## Tugas yang Dikerjakan
A: Jawablah pertanyaan berikut berdasarkan artikel tentang Gang Dolly:
(i) Dulu Gang Dolly terkenal sebagai apa?
(ii) Kini Gang Dolly berubah menjadi apa?
(iii) Pada awal berdirinya, sentra pelatihan batik di Kelurahan Putat Jaya dikhususkan untuk apa?
B: Lanjutkan artikel tentang Gang Dolly dari kalimat terakhirnya.

======== Kutipan Pilihan

Find Us On Social Media :

Apa Kabar Gang Dolly Sekarang? Ini Perubahannya yang Membuat Heran

By Alfa Pratama, Minggu, 2 April 2017 | 03:24 WIB

Wisatawan dari berbagai daerah memilih kain batik di Rumah Batik Putat Jaya, Surabaya

Grid.ID - Dulu gang Dolly terkenal sebagai tempat prostitusi terbesar se-Asia Tenggara.

Namun, kini gang Dolly sudah berubah dan perubahannya membuat kamu takjub. 

Gang Dolly kini berubah menjadi sentra kerajinan.

Pada awal berdirinya, sentra pelatihan batik di Kelurahan Putat Jaya, Surabaya, dikhususkan untuk pembelajaran bagi warga sekitar.

Setahun pasca-berdirinya, Rumah Batik sukses menarik warga di luar Putat Jaya mau belajar batik di tempat eks lokalisasi yang populer disebut Dolly tersebut.

================
======== Blok Data

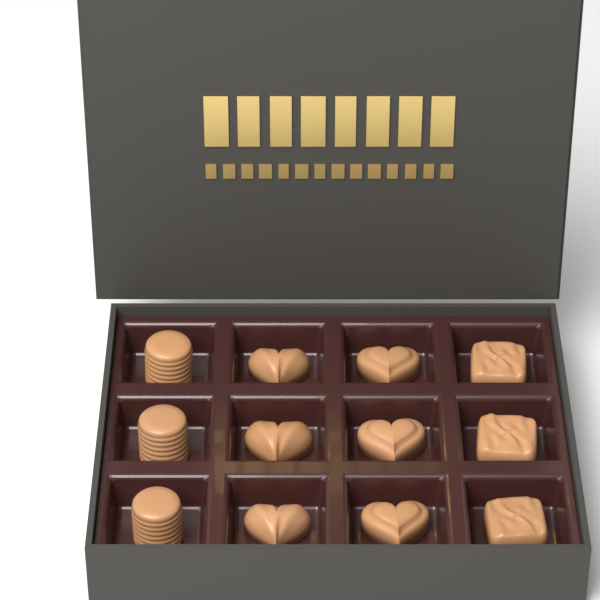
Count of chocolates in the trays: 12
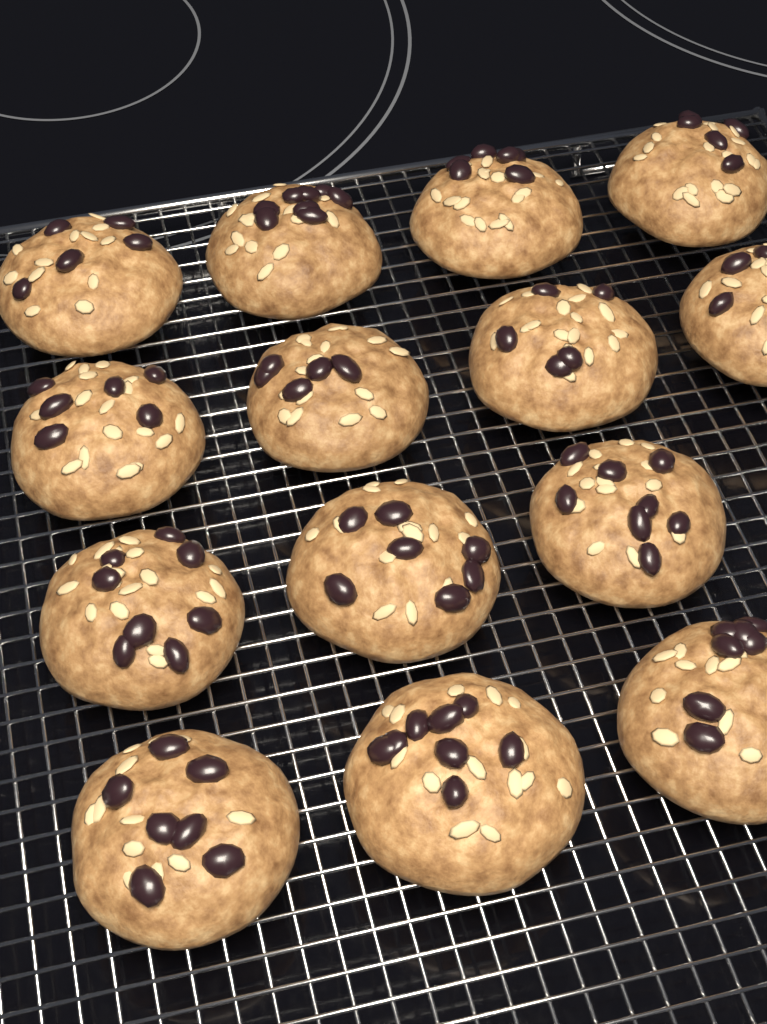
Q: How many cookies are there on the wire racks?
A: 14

================

## Hasil Berurutan
A:
(i) Tempat prostitusi terbesar se-Asia Tenggara.
(ii) Sentra kerajinan.
(iii) Pembelajaran bagi warga sekitar.

B:
Ketertarikan para warga lain daerah belajar membatik setelah mengetahui prestasi Rumah Batik yang mendapat penghargaan dalam event kejuaraan membatik tingkat provinsi Jatim, tahun lalu.

(BACA JUGA  Cak Nur Bikin Bakso Beranak di Jl. Ngagel, Surabaya)

Rumah Batik Putat Jaya memiliki motif batik yang khas yakni motif daun dan buah jarak.

"Kini yang datang ke sini, ada dari Kelurahan Benowo, Dupak, hingga Rungkut," ujar Mulyadi Gunawan, seorang pembimbing batik di tempat ini, yang dikutip Grid.ID dari travel.tribunnews.com.

Keinginan Pemerintah Kota Surabaya menjadikan Rumah Batik berkembang dan terkenal tak lepas dari ambisi kuat untuk mengubah citra negatif kawasan yang dulunya dikenal dengan nama Gang Dolly, sebuah hot spot bisnis prostitusi terbesar di Asia Tenggara.

"Memang Rumah Batik di gang 8B Putat Jaya ini hadir sebagai dampak dari penutupan Dolly," kata pria ayang krab dipanggil Pengki ini.

Kini, setiap harinya Gang 8B tak pernah sepi dikunjungi ibu-ibu, pelajar, bahkan wisatawan lokal atau mancanegara.

Ada banyak aktivitas yang bisa dikerjakan di Rumah Batik, misal saja latihan membuat batik, diskusi, melihat produksi aneka batik serta berjual beli.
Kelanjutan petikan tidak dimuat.